In 2012-14 NABO was provided with $1.3 million by the US National Science Foundation to continue and expand collaborative international interdisciplinary excavations, laboratory work, and modeling efforts aimed at systematic comparisons between “long term human ecodynamics” in Iceland and Greenland. These two Scandinavian communities were settled in the Viking Age by a common Nordic/Celtic population, but rapidly diverged economically (and we believe socially as well) and of course their pathways came to very different endings. NABO collaborators have launched a series of ambitious new field and laboratory collaborations under this Comparative Island Ecodynamics project and are attempting to combine rescue excavation, innovative laboratory analysis, and active public outreach and engagement. Additional collaborators are most welcome, and updates on progress will be regularly posted on the NABO website.
In 2009-10, NABO was tasked by the US National Science Foundation to develop a series of meetings aimed at coordinating efforts to incorporate archaeology into a wider study of long term human ecodynamics and global change. This effort produced a major meeting at Eagle Hill Maine in October 2009, and a series of follow up meetings organized by Ben Fitzhugh. These meetings have led to the formation of a new Global Human Ecodynamics Alliance (GHEA) in 2010 aimed at promoting more effective use of the long term perspective of the past to serve present and future. In 2013 GHEA is now a recognized participant in the IHOPE (Integrated History and future of People on Earth) international initiative based in Sweden and chaired by Carole Crumley (http://www.aimes.ucar.edu/ihope/). A GHEA volume edited by Payson Sheets and Jago Cooper was published in 2012, with subvention from NSF to Payson allowing distribution as a low cost paperback, e-book, and free pdf download for students and practitioners. (Cooper, J. & Sheets, P. 2012 (eds). Surviving Sudden Environmental Change: Lessons From Archaeology. University of Colorado Press, Boulder). ICAZ members are well placed to contribute to this new initiative, and are urged to check out the GHEA website and join this new group at (http://gheahome.org.
NABO remains an informal research and education cooperative, membership is free and open to all. Please regularly check the NABO website for new reports, announcements, and collaborative projects.
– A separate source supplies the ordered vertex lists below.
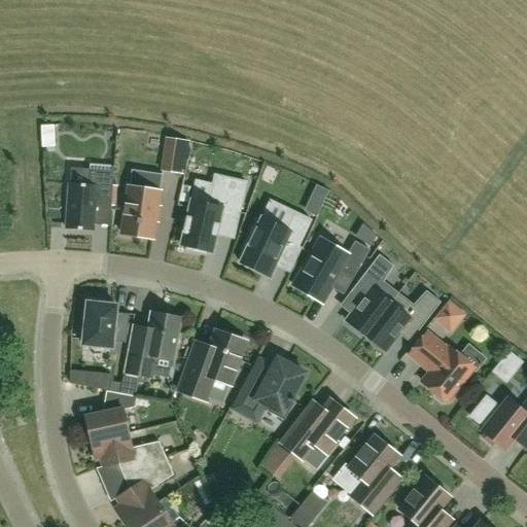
[(41,128),(42,145),(54,145),(53,128),(41,128)]
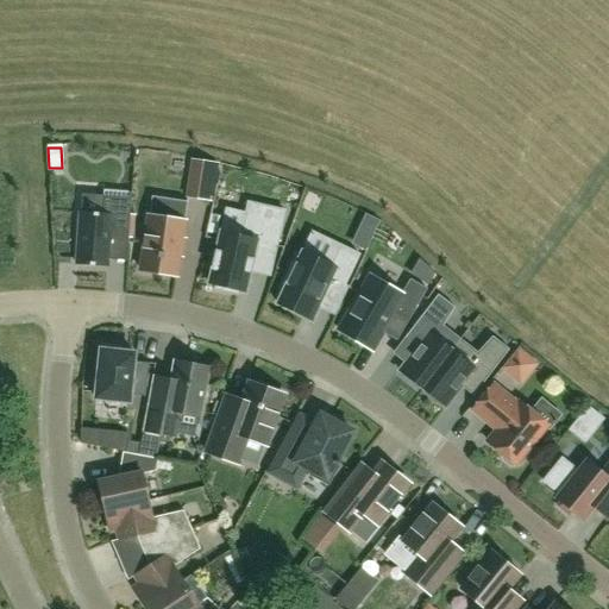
[(212,165),(193,163),(187,199),(207,202),(212,165)]
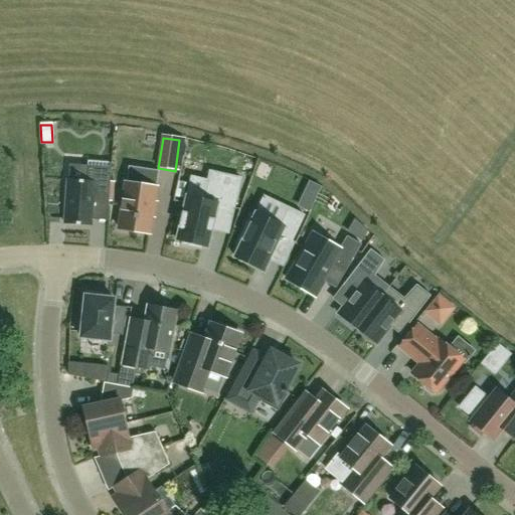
[(93,201),(109,202),(112,163),(88,161),(87,166),(86,181),(67,180),(64,224),(91,226),(92,220),(93,201)]
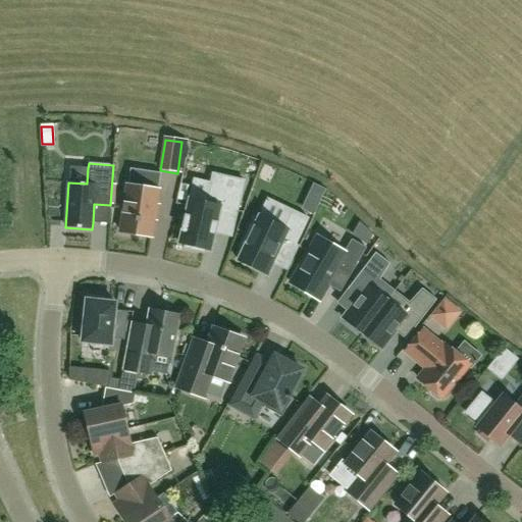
[(143,189),(127,186),(120,232),(151,237),(153,219),(152,219),(154,205),(155,206),(160,173),(146,171),(143,189)]
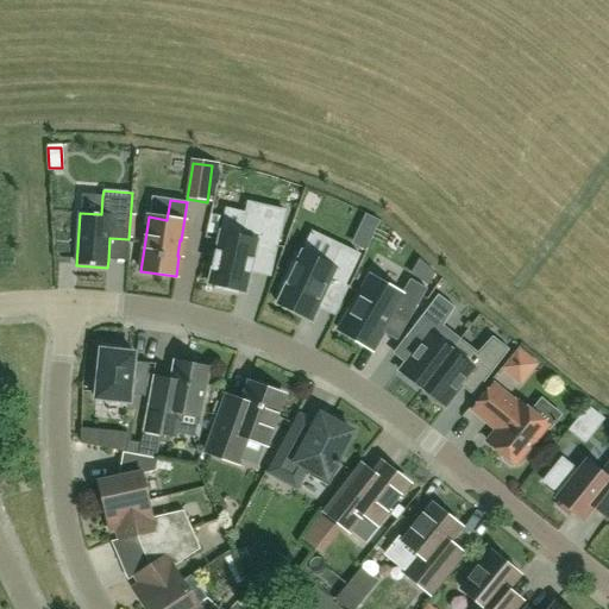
[(240,238),(221,233),(209,284),(215,286),(214,290),(238,295),(239,290),(245,293),(250,271),(256,243),(276,248),(284,212),(248,203),(245,214),(240,238)]
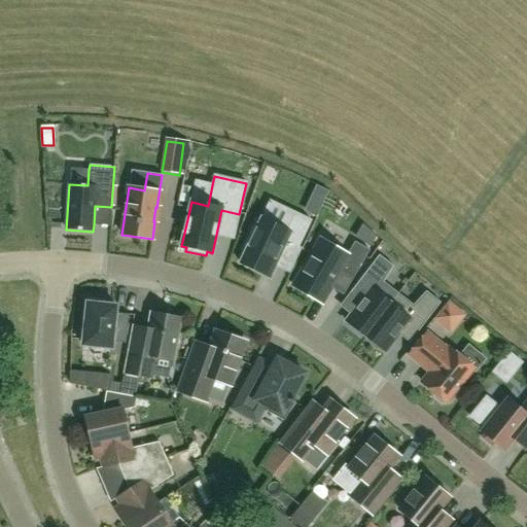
[(311,210),(324,215),(336,189),(322,184),(311,210)]
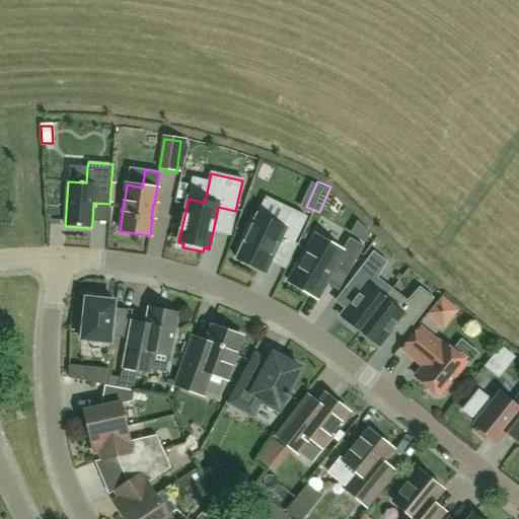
[(306,218),(290,210),(282,227),(257,216),(255,220),(251,218),(238,246),(241,248),(236,260),(258,270),(265,273),(266,274),(267,272),(268,269),(271,263),(283,238),(293,244),(294,243),(306,218)]
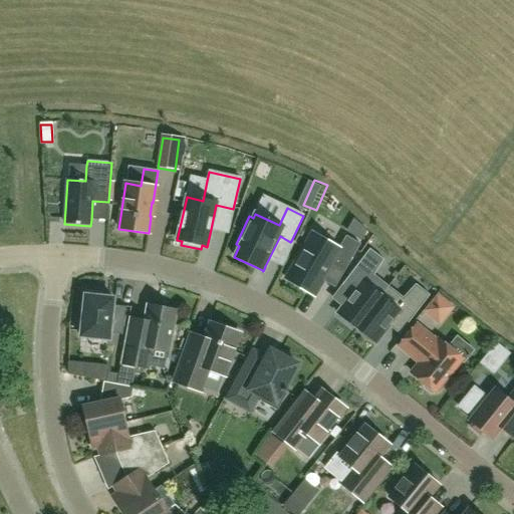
[(358,219),(353,232),(369,239),(374,225),(358,219)]
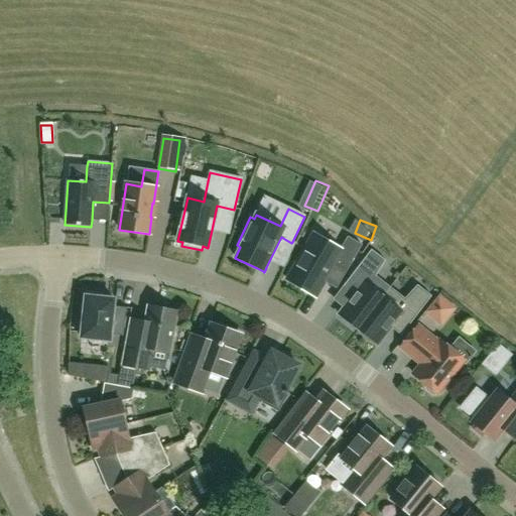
[(325,281),(334,265),(346,272),(362,246),(348,238),(340,250),(313,235),(287,280),(315,296),(325,281)]
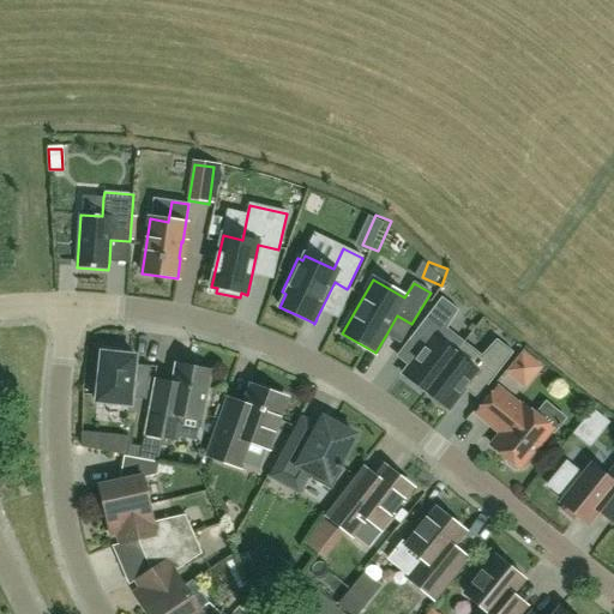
[(440,299),(408,341),(421,350),(402,375),(426,393),(455,354),(439,342),(457,311),(440,299)]
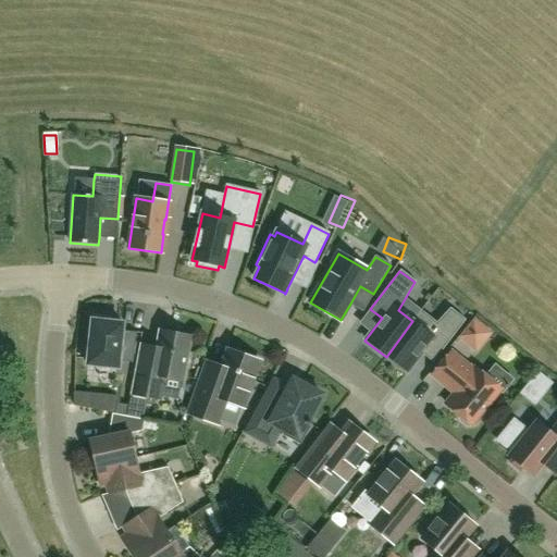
[(412,321),(386,357),(408,373),(424,350),(435,359),(465,320),(449,309),(428,333),(412,321)]
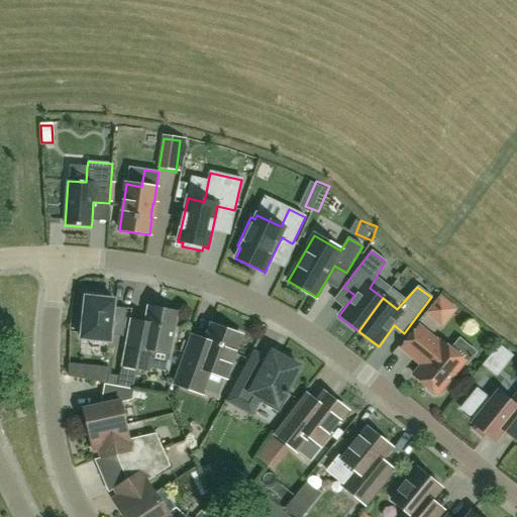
[(102,294),(86,293),(81,338),(109,341),(110,335),(123,337),(126,308),(113,307),(113,302),(102,301),(102,294)]
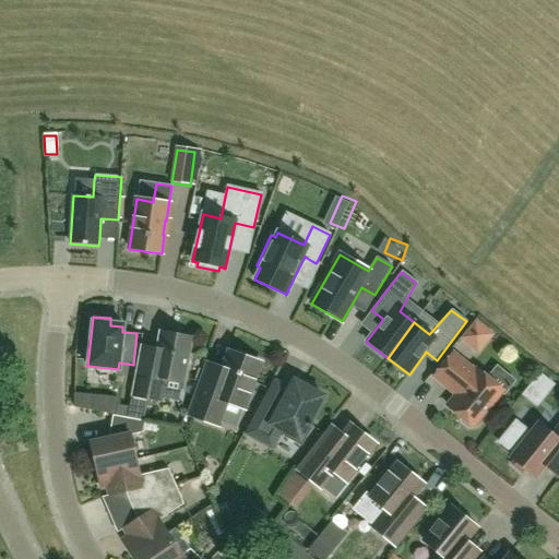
[(495,335),(476,320),(459,341),(478,356),(495,335)]
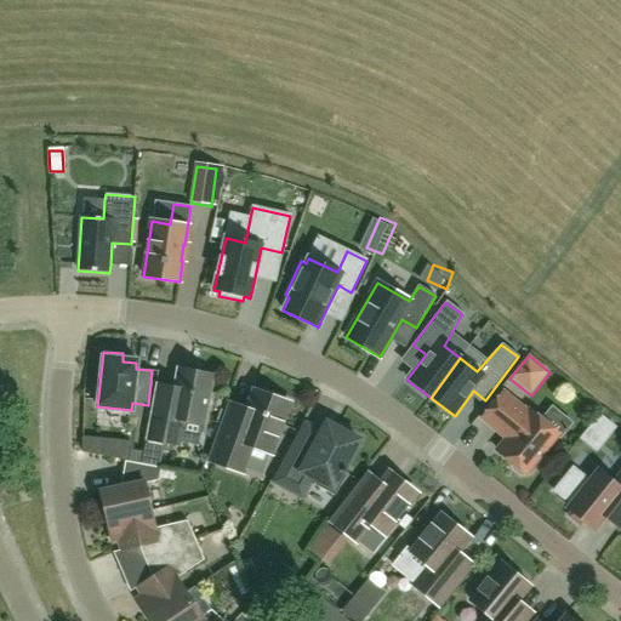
[(152,409),(153,410),(148,440),(178,445),(183,420),(203,423),(211,376),(198,374),(198,368),(183,365),(182,371),(178,370),(175,387),(155,383),(152,409)]
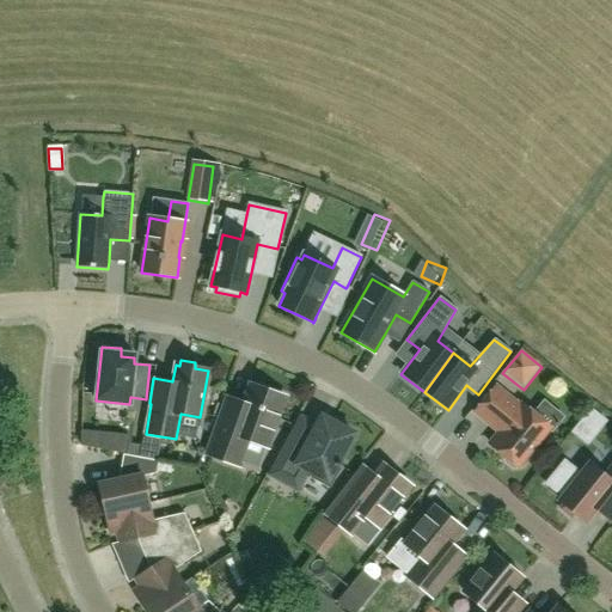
[(227,398),(207,456),(238,467),(248,441),(267,448),(285,397),(251,385),(244,404),(227,398)]
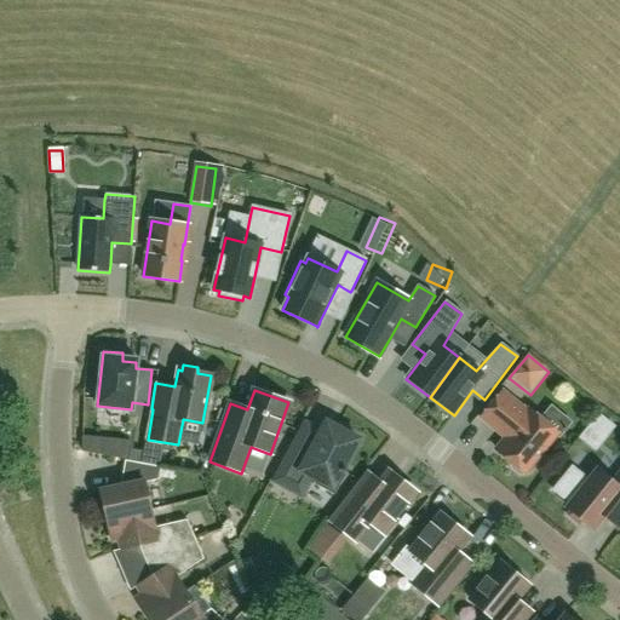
[(507,437),(498,449),(512,460),(512,468),(521,474),(530,472),(538,465),(537,458),(557,432),(530,411),(528,412),(504,392),(483,418),(507,437)]
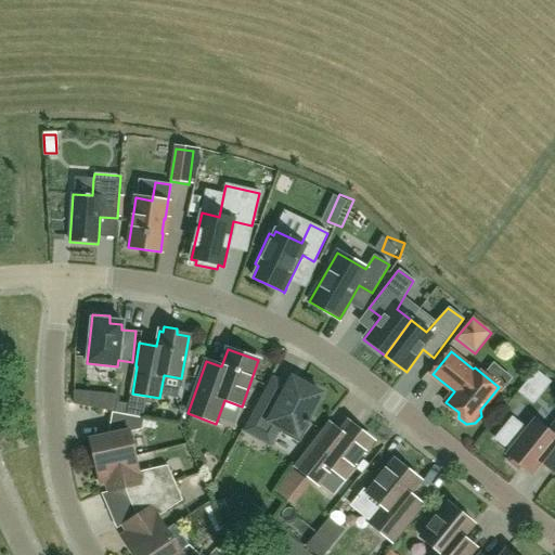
[(554,378),(544,369),(526,390),(538,401),(554,383),(554,378)]
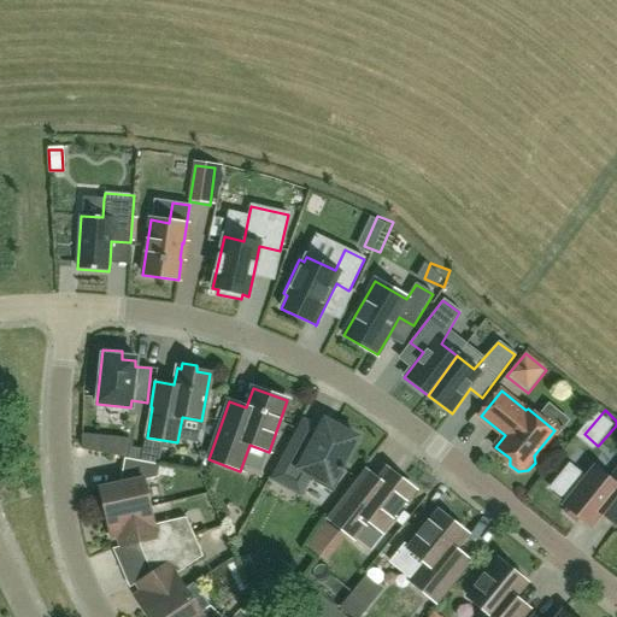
[(311,474),(313,475),(318,477),(316,481),(334,492),(346,470),(345,469),(346,466),(344,465),(359,436),(327,419),(321,428),(321,429),(315,440),(300,432),(275,477),(292,487),(301,468),(311,474)]
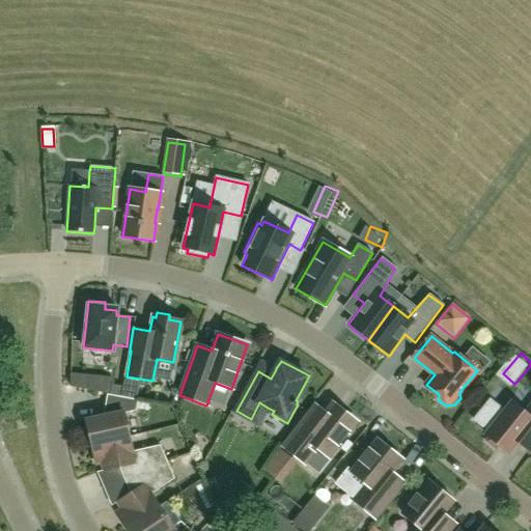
[(109,395),(119,396),(121,387),(111,385),(109,395)]
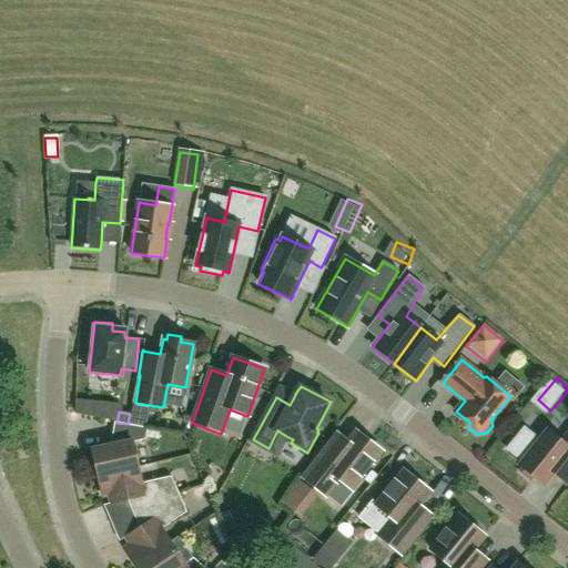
[(98,477),(139,467),(133,442),(145,439),(148,428),(114,423),(111,438),(117,438),(115,445),(91,450),(98,477)]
All are invited to the NABO 2013 open meeting hosted by the Stefansson Arctic Center of the University of Akureyri July 13-15th 2013, registration information is available on the NABO website. Unpublished NABO zooarchaeological lab reports (2001-13) are available as free pdf downloads, and more are being regularly added, and a selection of important unpublished doctoral theses also available for free download. The NABO website in 2012 has been cited by UK evaluators as an “excellent example of open scholarship and collaborative science”. All freeware products and pdf reports mentioned above are available at the NABO website at http://www.nabohome.org/products/products.html
This information was contributed by Thomas McGovern on May 25, 2013.